YOUR GOAL
If a line in the records below contains the word "plus", copy it.

AVAILABLE RECORDS
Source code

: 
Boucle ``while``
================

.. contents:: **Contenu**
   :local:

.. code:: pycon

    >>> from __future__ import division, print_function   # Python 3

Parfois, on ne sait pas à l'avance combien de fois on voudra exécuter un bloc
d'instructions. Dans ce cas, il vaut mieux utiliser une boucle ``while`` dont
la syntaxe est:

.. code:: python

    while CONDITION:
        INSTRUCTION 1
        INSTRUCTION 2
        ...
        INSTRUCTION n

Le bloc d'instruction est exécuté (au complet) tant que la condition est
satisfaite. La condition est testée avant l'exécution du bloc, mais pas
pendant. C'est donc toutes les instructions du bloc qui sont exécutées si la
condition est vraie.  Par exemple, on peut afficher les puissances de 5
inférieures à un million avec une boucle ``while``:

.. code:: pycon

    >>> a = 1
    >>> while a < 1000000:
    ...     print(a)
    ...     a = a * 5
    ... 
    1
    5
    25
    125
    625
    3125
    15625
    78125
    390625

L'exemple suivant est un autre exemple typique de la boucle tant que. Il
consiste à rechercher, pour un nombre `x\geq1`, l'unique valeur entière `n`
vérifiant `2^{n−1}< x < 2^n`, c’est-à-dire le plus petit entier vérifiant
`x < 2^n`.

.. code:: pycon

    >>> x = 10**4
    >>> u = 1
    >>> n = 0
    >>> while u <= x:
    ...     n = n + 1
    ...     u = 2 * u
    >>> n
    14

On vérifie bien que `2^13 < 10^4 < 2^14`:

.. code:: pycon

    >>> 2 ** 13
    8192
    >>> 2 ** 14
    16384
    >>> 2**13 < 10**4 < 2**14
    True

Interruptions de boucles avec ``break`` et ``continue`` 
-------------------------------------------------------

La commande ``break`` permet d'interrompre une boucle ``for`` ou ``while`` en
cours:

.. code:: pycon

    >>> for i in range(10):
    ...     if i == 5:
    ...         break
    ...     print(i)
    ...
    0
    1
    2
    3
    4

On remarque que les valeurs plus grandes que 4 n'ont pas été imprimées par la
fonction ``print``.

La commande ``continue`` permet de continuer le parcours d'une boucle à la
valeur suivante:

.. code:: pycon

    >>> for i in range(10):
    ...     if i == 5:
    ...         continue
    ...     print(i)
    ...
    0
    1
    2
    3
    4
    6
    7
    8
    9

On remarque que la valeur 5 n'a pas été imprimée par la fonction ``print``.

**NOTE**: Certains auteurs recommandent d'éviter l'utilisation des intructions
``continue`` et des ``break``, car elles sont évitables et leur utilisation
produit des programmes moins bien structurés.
...
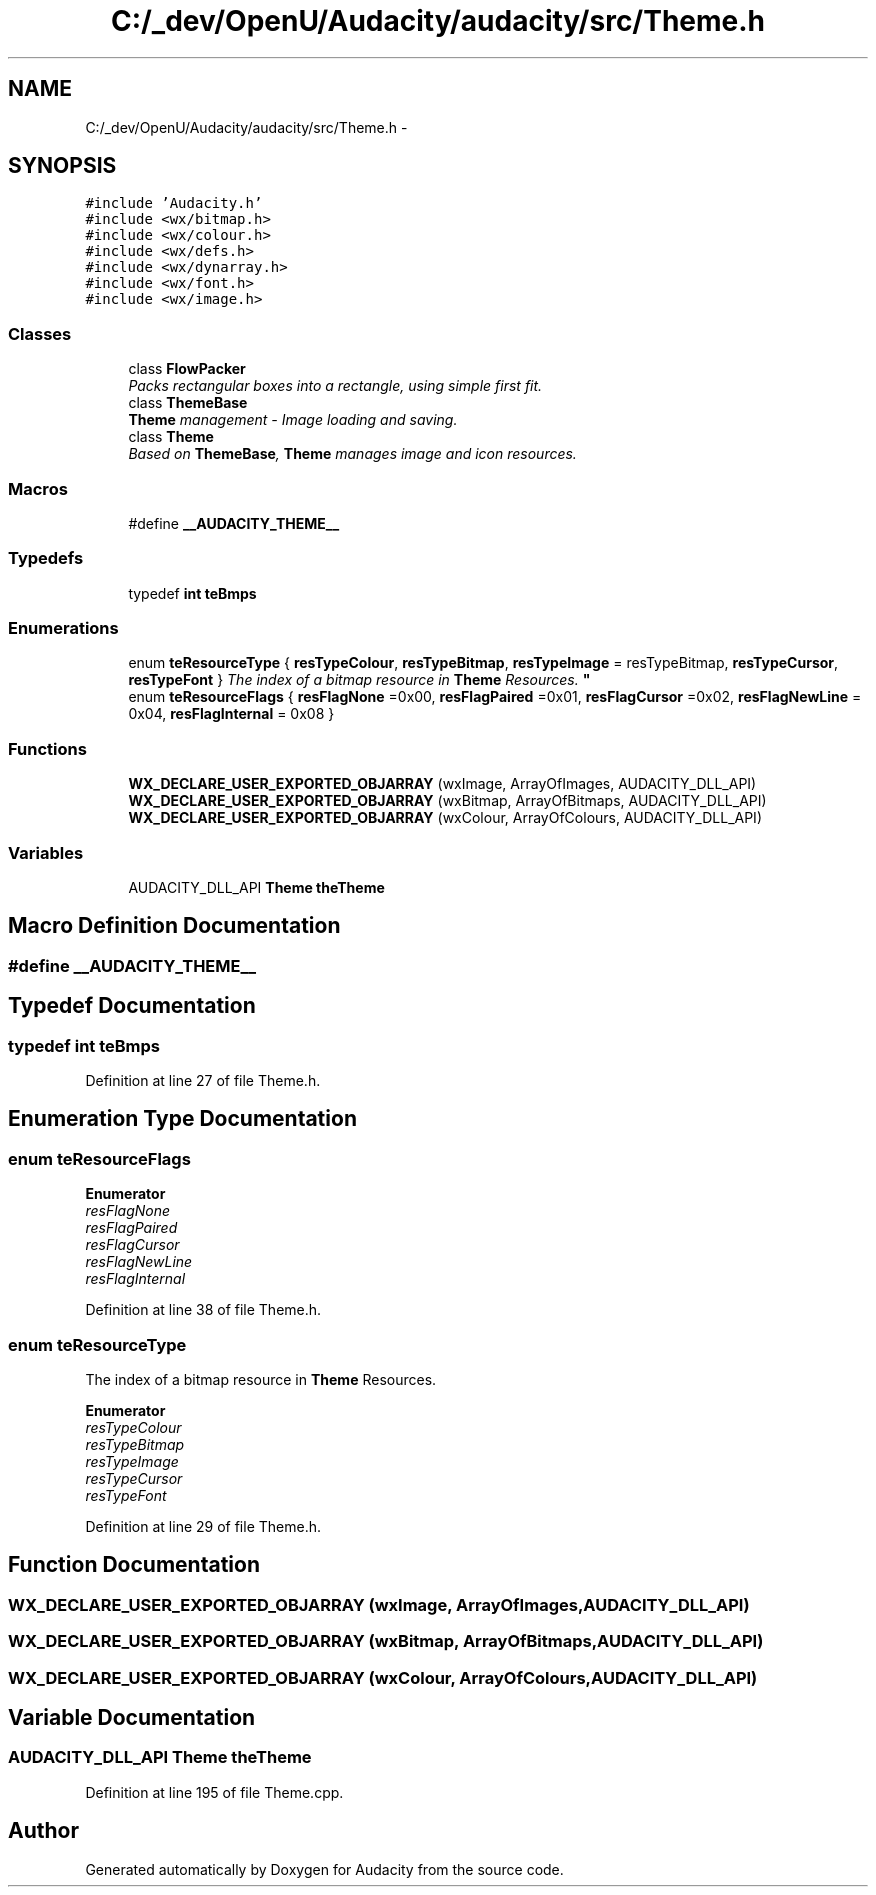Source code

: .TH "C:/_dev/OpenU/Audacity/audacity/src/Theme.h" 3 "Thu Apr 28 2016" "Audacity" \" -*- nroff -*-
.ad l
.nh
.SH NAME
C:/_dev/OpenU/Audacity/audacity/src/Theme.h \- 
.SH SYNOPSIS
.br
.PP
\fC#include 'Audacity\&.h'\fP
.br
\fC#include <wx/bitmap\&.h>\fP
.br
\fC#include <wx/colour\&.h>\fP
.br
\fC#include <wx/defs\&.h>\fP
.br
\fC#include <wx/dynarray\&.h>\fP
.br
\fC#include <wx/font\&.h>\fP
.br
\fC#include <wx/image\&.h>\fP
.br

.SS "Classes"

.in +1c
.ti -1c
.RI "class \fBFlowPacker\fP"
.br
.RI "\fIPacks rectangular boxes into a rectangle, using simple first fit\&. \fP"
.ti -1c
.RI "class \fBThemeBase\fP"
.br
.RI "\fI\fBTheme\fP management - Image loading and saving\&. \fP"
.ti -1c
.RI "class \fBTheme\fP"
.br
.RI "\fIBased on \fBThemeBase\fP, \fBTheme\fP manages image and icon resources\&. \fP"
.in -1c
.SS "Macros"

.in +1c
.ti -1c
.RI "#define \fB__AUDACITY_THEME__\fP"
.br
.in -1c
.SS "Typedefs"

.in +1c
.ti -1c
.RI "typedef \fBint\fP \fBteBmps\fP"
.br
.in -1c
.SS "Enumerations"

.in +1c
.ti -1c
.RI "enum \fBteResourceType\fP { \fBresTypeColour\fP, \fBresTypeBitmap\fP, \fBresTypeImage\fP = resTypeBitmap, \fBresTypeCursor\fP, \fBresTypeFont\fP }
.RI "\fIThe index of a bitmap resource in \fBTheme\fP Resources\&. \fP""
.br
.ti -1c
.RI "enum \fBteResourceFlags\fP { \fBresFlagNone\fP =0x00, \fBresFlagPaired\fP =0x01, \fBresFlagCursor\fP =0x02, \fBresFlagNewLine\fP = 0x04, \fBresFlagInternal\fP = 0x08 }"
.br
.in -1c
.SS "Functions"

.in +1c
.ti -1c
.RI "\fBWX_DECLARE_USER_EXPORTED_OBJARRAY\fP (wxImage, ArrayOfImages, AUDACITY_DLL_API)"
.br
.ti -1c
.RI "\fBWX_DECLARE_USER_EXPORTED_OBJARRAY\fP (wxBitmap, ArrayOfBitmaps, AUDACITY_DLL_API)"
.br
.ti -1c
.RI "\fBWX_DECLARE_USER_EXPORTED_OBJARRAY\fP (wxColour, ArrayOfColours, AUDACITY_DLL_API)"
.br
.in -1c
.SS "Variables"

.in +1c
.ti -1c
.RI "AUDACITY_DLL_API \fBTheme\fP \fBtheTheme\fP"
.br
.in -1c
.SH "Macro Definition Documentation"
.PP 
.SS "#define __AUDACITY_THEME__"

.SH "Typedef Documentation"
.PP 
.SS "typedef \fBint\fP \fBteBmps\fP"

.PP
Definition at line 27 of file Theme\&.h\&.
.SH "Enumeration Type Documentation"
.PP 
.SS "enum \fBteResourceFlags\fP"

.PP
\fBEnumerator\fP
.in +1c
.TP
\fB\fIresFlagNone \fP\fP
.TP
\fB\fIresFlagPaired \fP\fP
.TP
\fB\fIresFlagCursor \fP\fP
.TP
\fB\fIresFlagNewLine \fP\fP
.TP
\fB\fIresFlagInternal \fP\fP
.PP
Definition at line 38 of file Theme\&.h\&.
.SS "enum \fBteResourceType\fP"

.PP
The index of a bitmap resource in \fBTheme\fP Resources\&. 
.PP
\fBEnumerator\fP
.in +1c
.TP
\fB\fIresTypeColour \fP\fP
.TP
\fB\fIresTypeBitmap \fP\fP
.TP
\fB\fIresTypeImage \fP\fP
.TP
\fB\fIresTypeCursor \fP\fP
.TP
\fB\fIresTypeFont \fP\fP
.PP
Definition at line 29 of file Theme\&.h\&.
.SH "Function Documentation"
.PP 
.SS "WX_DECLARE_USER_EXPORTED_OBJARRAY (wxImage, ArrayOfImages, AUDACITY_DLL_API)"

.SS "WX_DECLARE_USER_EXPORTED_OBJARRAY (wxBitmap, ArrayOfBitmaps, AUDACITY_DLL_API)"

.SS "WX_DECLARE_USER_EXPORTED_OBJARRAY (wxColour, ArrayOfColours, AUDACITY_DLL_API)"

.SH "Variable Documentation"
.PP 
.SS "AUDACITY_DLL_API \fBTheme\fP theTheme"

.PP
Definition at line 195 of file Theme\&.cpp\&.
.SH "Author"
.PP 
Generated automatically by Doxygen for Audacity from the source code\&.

OUTPUT OF THE EXERCISE
vérifiant `2^{n−1}< x < 2^n`, c’est-à-dire le plus petit entier vérifiant
On remarque que les valeurs plus grandes que 4 n'ont pas été imprimées par la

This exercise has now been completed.